═══ DATASET
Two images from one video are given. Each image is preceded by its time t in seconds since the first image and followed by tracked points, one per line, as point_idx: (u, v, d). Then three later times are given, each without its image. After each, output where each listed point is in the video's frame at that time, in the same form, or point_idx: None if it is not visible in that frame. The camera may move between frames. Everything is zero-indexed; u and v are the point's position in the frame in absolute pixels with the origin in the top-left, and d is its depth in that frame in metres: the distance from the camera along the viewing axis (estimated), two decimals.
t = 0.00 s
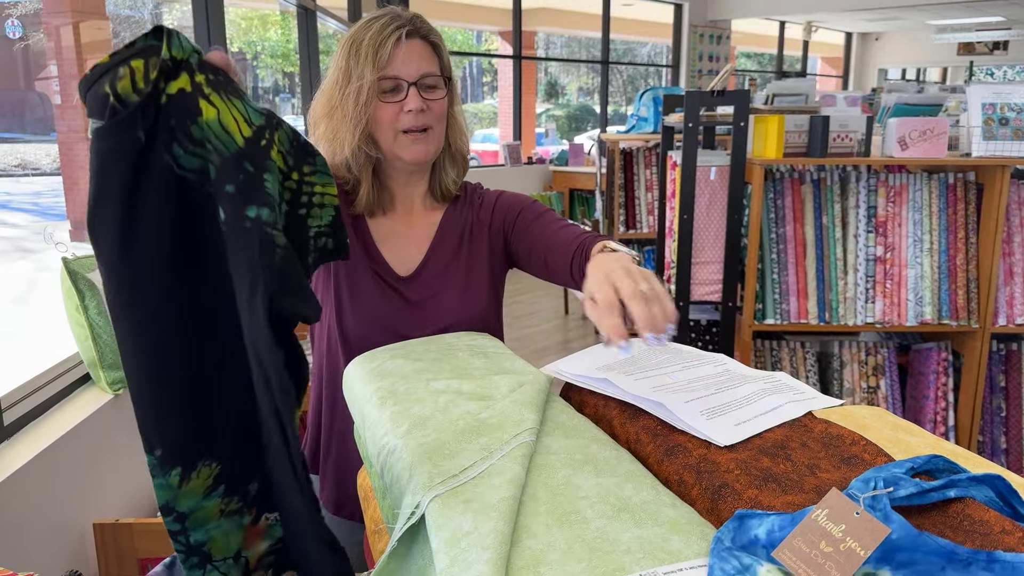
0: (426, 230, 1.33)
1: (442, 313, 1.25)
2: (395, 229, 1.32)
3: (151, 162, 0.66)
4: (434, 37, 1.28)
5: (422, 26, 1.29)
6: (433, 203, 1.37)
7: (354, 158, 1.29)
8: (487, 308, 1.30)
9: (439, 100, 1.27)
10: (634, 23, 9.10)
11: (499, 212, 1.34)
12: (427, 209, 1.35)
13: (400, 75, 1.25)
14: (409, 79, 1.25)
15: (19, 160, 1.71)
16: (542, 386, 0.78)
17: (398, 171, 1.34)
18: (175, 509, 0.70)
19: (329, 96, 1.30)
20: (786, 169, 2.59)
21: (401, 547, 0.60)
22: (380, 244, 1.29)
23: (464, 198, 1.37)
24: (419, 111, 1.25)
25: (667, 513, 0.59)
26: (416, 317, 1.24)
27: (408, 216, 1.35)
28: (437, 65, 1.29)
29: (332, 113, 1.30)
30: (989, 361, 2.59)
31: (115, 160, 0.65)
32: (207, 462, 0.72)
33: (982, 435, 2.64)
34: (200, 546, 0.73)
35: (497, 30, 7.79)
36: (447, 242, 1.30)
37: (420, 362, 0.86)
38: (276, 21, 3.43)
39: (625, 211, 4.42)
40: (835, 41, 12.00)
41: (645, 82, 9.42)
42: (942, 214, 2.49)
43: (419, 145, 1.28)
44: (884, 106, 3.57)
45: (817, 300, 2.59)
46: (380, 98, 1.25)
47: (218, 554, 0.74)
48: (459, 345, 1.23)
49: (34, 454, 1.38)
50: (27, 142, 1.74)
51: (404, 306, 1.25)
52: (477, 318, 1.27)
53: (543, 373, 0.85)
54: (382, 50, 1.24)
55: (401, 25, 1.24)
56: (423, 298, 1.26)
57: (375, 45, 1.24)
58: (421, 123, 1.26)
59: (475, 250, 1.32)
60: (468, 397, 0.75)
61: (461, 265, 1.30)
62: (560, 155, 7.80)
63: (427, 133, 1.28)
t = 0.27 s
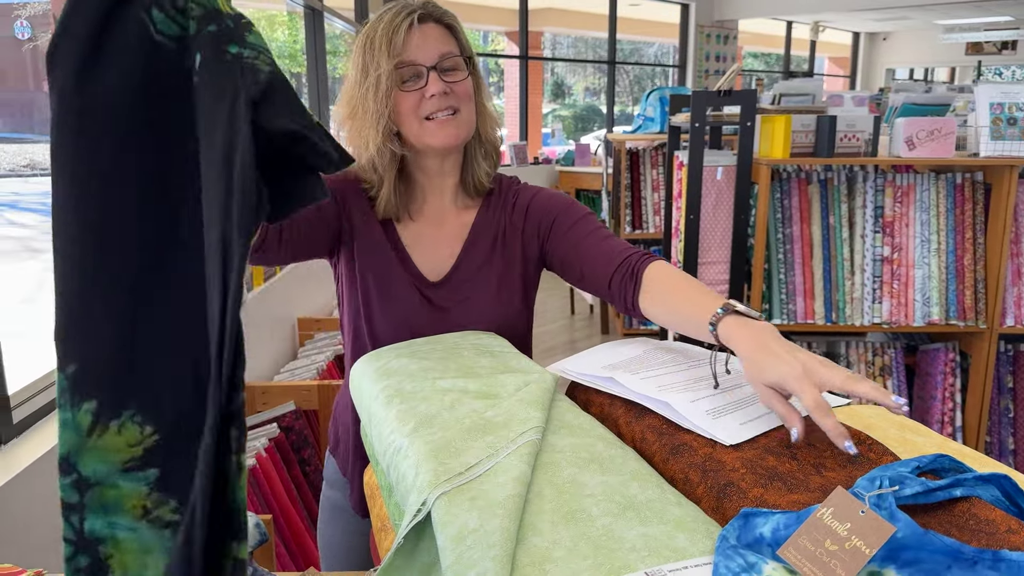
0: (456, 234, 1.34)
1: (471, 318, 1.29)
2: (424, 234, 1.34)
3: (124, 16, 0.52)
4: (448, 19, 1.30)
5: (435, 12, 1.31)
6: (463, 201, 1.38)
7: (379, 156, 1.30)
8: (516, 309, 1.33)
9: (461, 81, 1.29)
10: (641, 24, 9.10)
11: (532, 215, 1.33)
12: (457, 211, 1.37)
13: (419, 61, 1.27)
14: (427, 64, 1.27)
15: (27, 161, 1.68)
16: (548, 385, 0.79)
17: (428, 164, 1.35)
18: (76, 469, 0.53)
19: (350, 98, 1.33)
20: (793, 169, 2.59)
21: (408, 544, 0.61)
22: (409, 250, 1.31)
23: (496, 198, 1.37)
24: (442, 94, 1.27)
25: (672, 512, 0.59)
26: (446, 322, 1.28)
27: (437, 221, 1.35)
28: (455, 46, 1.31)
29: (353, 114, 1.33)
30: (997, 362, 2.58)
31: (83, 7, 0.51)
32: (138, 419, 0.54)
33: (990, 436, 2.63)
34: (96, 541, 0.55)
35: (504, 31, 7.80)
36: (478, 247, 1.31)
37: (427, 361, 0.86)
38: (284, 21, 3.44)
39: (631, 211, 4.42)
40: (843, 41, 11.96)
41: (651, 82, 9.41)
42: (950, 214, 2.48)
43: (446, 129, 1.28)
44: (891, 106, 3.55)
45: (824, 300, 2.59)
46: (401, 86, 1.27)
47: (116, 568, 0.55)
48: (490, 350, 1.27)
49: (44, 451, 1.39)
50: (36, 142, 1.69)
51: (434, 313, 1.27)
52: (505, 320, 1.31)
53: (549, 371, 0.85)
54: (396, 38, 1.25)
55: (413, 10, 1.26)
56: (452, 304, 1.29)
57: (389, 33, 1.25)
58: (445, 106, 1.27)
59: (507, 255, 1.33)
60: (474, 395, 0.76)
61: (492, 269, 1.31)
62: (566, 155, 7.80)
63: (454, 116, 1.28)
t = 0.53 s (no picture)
0: (478, 236, 1.35)
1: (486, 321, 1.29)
2: (447, 236, 1.36)
3: (106, 224, 0.52)
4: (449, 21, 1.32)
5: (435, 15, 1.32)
6: (489, 199, 1.41)
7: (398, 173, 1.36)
8: (537, 313, 1.32)
9: (469, 83, 1.31)
10: (645, 23, 9.09)
11: (556, 218, 1.31)
12: (482, 213, 1.38)
13: (424, 71, 1.30)
14: (433, 73, 1.30)
15: (33, 160, 1.74)
16: (550, 384, 0.79)
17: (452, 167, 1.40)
18: None
19: (365, 120, 1.40)
20: (796, 169, 2.58)
21: (409, 542, 0.61)
22: (430, 250, 1.34)
23: (522, 199, 1.35)
24: (452, 101, 1.30)
25: (674, 510, 0.59)
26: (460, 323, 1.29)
27: (462, 220, 1.38)
28: (460, 47, 1.32)
29: (370, 134, 1.40)
30: (1001, 362, 2.57)
31: (73, 216, 0.52)
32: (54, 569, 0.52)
33: (994, 436, 2.62)
34: None
35: (507, 31, 7.83)
36: (497, 249, 1.32)
37: (429, 360, 0.86)
38: (288, 22, 3.45)
39: (635, 211, 4.42)
40: (847, 41, 11.94)
41: (655, 82, 9.41)
42: (954, 213, 2.47)
43: (463, 136, 1.31)
44: (896, 105, 3.55)
45: (827, 300, 2.59)
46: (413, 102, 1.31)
47: None
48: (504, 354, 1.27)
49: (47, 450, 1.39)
50: (41, 142, 1.77)
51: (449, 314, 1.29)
52: (524, 323, 1.30)
53: (551, 370, 0.85)
54: (398, 53, 1.29)
55: (410, 22, 1.29)
56: (468, 305, 1.29)
57: (391, 52, 1.29)
58: (457, 113, 1.30)
59: (527, 258, 1.32)
60: (476, 394, 0.76)
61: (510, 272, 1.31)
62: (570, 155, 7.80)
63: (470, 121, 1.32)
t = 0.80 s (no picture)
0: (484, 238, 1.36)
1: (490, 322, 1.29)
2: (455, 238, 1.37)
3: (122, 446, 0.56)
4: (447, 38, 1.30)
5: (434, 28, 1.30)
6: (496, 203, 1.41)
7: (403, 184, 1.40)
8: (543, 315, 1.31)
9: (465, 105, 1.30)
10: (645, 24, 9.09)
11: (561, 220, 1.32)
12: (488, 216, 1.38)
13: (421, 92, 1.30)
14: (429, 94, 1.30)
15: (34, 160, 1.74)
16: (549, 386, 0.79)
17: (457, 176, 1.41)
18: None
19: (373, 125, 1.44)
20: (796, 169, 2.59)
21: (408, 543, 0.61)
22: (437, 253, 1.37)
23: (528, 202, 1.36)
24: (448, 123, 1.30)
25: (671, 512, 0.59)
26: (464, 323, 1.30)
27: (468, 224, 1.39)
28: (458, 64, 1.31)
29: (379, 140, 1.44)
30: (1000, 362, 2.57)
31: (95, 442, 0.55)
32: None
33: (993, 436, 2.63)
34: None
35: (508, 31, 7.87)
36: (502, 250, 1.33)
37: (428, 361, 0.87)
38: (288, 22, 3.45)
39: (635, 211, 4.42)
40: (847, 41, 11.94)
41: (655, 82, 9.41)
42: (953, 214, 2.47)
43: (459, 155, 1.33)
44: (895, 106, 3.55)
45: (827, 300, 2.59)
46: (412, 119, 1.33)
47: None
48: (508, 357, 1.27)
49: (48, 451, 1.40)
50: (41, 142, 1.77)
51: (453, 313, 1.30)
52: (529, 325, 1.30)
53: (550, 372, 0.85)
54: (395, 72, 1.30)
55: (408, 40, 1.28)
56: (472, 305, 1.31)
57: (388, 70, 1.30)
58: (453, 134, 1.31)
59: (531, 259, 1.32)
60: (475, 396, 0.76)
61: (514, 273, 1.32)
62: (570, 156, 7.82)
63: (466, 141, 1.32)
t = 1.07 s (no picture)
0: (476, 232, 1.35)
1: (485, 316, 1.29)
2: (447, 233, 1.37)
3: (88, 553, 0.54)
4: (434, 42, 1.29)
5: (422, 31, 1.30)
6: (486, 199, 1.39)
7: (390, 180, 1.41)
8: (537, 307, 1.31)
9: (451, 109, 1.31)
10: (645, 23, 9.09)
11: (551, 210, 1.31)
12: (478, 212, 1.37)
13: (408, 93, 1.31)
14: (415, 97, 1.31)
15: (34, 160, 1.74)
16: (550, 385, 0.79)
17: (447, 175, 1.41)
18: None
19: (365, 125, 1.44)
20: (796, 169, 2.59)
21: (410, 542, 0.61)
22: (430, 249, 1.36)
23: (517, 195, 1.35)
24: (433, 126, 1.31)
25: (672, 511, 0.59)
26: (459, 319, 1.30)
27: (460, 220, 1.38)
28: (445, 68, 1.30)
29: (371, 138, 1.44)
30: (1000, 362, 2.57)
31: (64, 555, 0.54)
32: None
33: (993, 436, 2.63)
34: None
35: (508, 31, 7.88)
36: (494, 243, 1.32)
37: (429, 361, 0.87)
38: (289, 22, 3.45)
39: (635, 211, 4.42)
40: (848, 41, 11.94)
41: (655, 82, 9.41)
42: (953, 214, 2.48)
43: (445, 155, 1.34)
44: (895, 106, 3.55)
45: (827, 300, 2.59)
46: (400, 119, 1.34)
47: None
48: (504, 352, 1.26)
49: (49, 450, 1.40)
50: (41, 141, 1.77)
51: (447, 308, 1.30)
52: (524, 318, 1.30)
53: (551, 371, 0.86)
54: (384, 73, 1.31)
55: (395, 42, 1.29)
56: (466, 300, 1.30)
57: (377, 71, 1.31)
58: (439, 136, 1.32)
59: (523, 249, 1.31)
60: (476, 395, 0.76)
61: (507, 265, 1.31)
62: (570, 155, 7.81)
63: (452, 141, 1.33)
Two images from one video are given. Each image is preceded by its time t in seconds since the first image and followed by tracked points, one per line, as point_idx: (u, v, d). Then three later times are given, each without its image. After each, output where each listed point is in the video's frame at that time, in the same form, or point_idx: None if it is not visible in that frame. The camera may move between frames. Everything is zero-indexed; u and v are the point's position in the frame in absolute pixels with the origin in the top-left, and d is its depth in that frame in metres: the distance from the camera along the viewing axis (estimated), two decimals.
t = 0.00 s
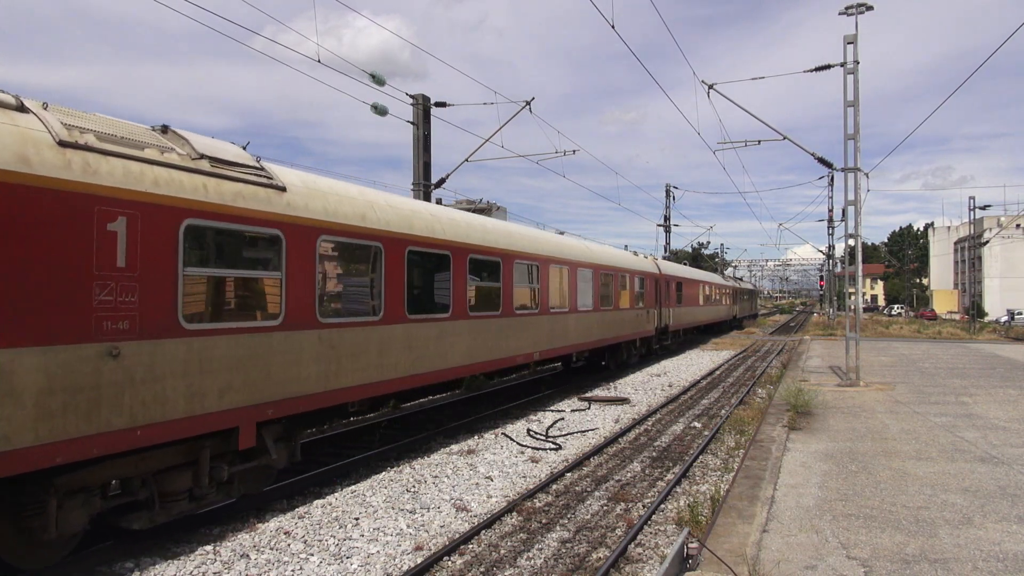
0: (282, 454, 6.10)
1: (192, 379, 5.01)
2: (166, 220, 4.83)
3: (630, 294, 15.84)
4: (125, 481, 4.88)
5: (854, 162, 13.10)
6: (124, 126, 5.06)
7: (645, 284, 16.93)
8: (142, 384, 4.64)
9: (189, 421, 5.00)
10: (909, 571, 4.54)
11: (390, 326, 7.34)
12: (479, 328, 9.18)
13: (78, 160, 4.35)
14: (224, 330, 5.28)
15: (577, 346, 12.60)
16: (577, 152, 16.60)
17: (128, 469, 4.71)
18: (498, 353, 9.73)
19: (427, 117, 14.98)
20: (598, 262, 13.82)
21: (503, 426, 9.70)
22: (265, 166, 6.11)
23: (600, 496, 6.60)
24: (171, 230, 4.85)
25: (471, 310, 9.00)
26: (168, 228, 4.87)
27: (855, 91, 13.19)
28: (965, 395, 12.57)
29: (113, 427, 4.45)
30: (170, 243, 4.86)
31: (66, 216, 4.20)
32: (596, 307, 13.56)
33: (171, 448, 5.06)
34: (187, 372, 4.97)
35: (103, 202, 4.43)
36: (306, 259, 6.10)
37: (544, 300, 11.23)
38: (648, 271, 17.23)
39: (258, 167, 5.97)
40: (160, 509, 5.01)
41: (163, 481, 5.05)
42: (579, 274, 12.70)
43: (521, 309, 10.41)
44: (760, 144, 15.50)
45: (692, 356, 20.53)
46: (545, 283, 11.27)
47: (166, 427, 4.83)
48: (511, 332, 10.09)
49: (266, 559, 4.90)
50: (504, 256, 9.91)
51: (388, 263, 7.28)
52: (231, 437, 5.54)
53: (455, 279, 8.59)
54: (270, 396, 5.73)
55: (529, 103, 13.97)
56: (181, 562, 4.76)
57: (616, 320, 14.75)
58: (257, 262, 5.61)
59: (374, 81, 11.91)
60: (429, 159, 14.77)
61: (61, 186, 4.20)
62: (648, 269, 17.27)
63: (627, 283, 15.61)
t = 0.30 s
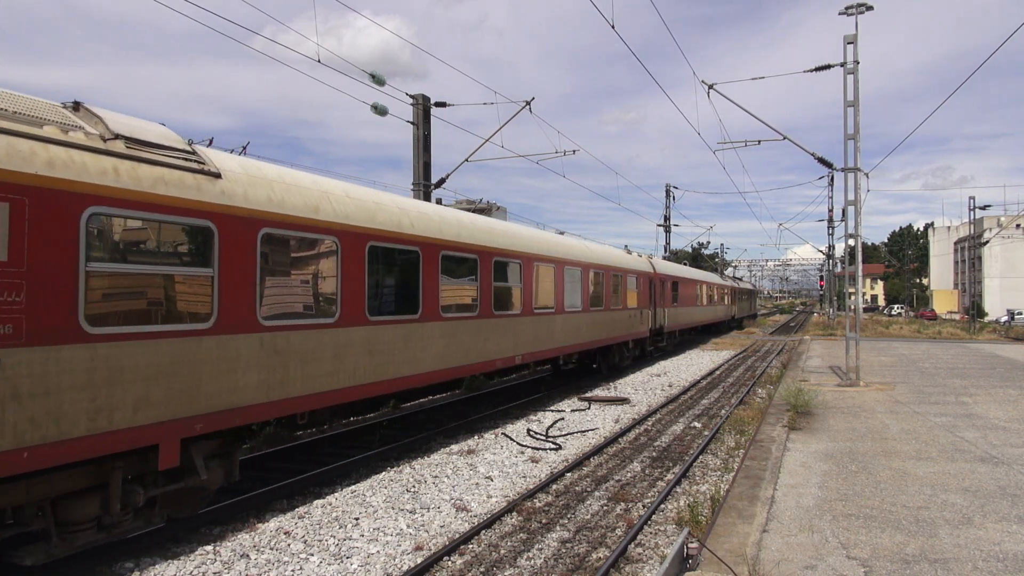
══════
# WHAT THE TASK ASKS
Please copy the lines above from the line with "32: (138, 419, 0.54)" up to and including the line with "52: (505, 320, 1.31)", exactly as written and with nothing else.

# ANSWER TO THE PROBLEM
32: (138, 419, 0.54)
33: (990, 436, 2.63)
34: (96, 541, 0.55)
35: (504, 31, 7.80)
36: (478, 247, 1.31)
37: (427, 361, 0.86)
38: (284, 21, 3.44)
39: (631, 211, 4.42)
40: (843, 41, 11.96)
41: (651, 82, 9.41)
42: (950, 214, 2.48)
43: (446, 129, 1.28)
44: (891, 106, 3.55)
45: (824, 300, 2.59)
46: (401, 86, 1.27)
47: (116, 568, 0.55)
48: (490, 350, 1.27)
49: (44, 451, 1.39)
50: (36, 142, 1.69)
51: (434, 313, 1.27)
52: (505, 320, 1.31)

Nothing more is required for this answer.